Les opposants soutiennent que le projet de loi entravera l' innovation en exigeant des entreprises qu'elles présentent des détails sur leurs modèles au gouvernement d'État, en plus d'empêcher les développeurs de code ouvert plus petits de créer des startups par crainte d'être poursuivis.
La semaine dernière, dans un effort pour contrer certaines des critiques, Wiener a modifié la législation proposée pour supprimer la responsabilité pénale des entreprises technologiques qui ne respectent pas la réglementation, a ajouté une protection pour les développeurs de modèles de code ouvert plus petits et a abandonné la nouvelle “Division des Modèles Avancés” proposée.
Auparavant, les développeurs pouvaient encourir des sanctions pénales pour avoir intentionnellement présenté au gouvernement des informations fausses sur leurs plans de sûreté sous peine de parjure. Le concurrent d' OpenAI, Anthropic, qui est réputé être plus orienté vers la sûreté que ses concurrents, avait précédemment déclaré qu'il soutiendrait le projet de loi avec certaines de ces amendements.

Mais même après la présentation des amendements, le projet de loi continue d'accumuler des opposants, y compris l'ancienne présidente de la Chambre des représentants Nancy Pelosi, qui a publié une déclaration le qualifiant de “mal informé”. Un groupe de congressistes démocrates s'est également opposé publiquement au projet de loi.

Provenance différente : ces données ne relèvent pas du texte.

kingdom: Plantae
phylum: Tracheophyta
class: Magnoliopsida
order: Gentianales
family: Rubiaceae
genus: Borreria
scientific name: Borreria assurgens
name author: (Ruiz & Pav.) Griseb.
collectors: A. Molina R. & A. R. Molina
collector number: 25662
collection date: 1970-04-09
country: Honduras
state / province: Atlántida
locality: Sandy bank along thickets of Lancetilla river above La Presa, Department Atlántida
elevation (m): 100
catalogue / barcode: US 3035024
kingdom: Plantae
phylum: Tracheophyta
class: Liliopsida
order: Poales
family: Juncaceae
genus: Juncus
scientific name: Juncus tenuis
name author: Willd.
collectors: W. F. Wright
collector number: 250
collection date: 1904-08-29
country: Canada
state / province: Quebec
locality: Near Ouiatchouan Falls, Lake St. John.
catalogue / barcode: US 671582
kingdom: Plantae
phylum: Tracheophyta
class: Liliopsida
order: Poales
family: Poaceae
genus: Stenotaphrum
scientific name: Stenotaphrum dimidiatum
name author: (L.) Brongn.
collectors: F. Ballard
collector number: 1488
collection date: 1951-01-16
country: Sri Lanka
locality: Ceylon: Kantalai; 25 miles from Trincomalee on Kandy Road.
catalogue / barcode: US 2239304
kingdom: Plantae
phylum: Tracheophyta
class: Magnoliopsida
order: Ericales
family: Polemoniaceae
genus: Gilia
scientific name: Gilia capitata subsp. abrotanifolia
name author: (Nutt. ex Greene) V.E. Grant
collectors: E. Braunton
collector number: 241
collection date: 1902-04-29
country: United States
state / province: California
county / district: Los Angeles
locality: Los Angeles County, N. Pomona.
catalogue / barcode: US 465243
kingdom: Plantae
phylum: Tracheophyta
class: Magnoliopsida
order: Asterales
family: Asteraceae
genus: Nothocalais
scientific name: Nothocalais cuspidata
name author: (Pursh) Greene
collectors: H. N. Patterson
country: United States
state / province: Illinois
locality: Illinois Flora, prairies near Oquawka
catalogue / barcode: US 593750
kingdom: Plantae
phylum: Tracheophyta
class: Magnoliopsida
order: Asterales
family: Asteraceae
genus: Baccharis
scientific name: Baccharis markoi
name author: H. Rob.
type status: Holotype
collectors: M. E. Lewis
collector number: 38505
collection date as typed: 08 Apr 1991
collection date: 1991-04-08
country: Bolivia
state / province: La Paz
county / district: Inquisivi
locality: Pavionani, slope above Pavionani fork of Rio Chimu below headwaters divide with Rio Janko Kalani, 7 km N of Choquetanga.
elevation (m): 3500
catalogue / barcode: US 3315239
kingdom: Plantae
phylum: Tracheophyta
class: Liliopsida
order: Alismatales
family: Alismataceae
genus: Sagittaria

OpenAI et d'autres entreprises de l' industrie technologique ont engagé des groupes de pression qui ont travaillé sur le projet de loi, selon les archives d'État. Dans la lettre, OpenAI affirme qu'elle a travaillé pendant plusieurs mois avec le bureau de Wiener sur le projet de loi, mais qu'elle ne le soutient finalement pas.
“Nous devons protéger l'avantage de l' IA en États-Unis avec un ensemble de politiques fédérales — plutôt que d'étatiques — qui peuvent fournir clarté et certitude aux laboratoires et développeurs d' IA, tout en préservant la sûreté publique”, selon la lettre.
OpenAI a également déclaré qu'avoir un cadre fédéral clair “aiderait les États-Unis à maintenir leur avantage compétitif face à des pays comme la Chine et à faire avancer la gouvernance et les valeurs démocratiques dans le monde entier.” OpenAI a soutenu que des organismes fédéraux comme la Maison Blanche, Bureau de Politique Scientifique et Technologique, le Département du Commerce et le Conseil de Sécurité Nationale sont plus adaptés à la gouvernance des risques critiques de l' IA que les organismes d'État du gouvernement de Californie.

L'entreprise affirme qu'elle soutient plusieurs propositions législatives fédérales, comme la Lois sur l'avenir de l'innovation en intelligence artificielle (Future of AI Innovation Act), qui prévoit le soutien du Congrès au nouvel Institut de Sûreté en Intelligence Artificielle des États-Unis. “Comme je l'ai dit à plusieurs reprises, je conviens que l'idéal serait que le Congrès s'occupe de cela,” déclare Wiener dans le communiqué. “Cependant, le Congrès ne l'a pas fait et nous sommes sceptiques quant à la probabilité qu'il le fasse.”
Selon l'argument de OpenAI concernant le Congrès, Californie n'aurait jamais approuvé sa loi sur la confidentialité des données, et compte tenu de l'inaction du Congrès, les Californiens n'auraient aucune protection pour leurs données. Le SB 1047 sera voté à l'assemblée de l'État de Californie à un moment donné ce mois-ci. S'il est approuvé, il sera finalement envoyé sur le bureau du gouverneur de Californie, Gavin Newsom. Bien que Newsom n'ait pas indiqué s'il pourrait opposer son veto au projet de loi, il a parlé publiquement de la nécessité de promouvoir l' innovation en IA en Californie tout en atténuant ses risques.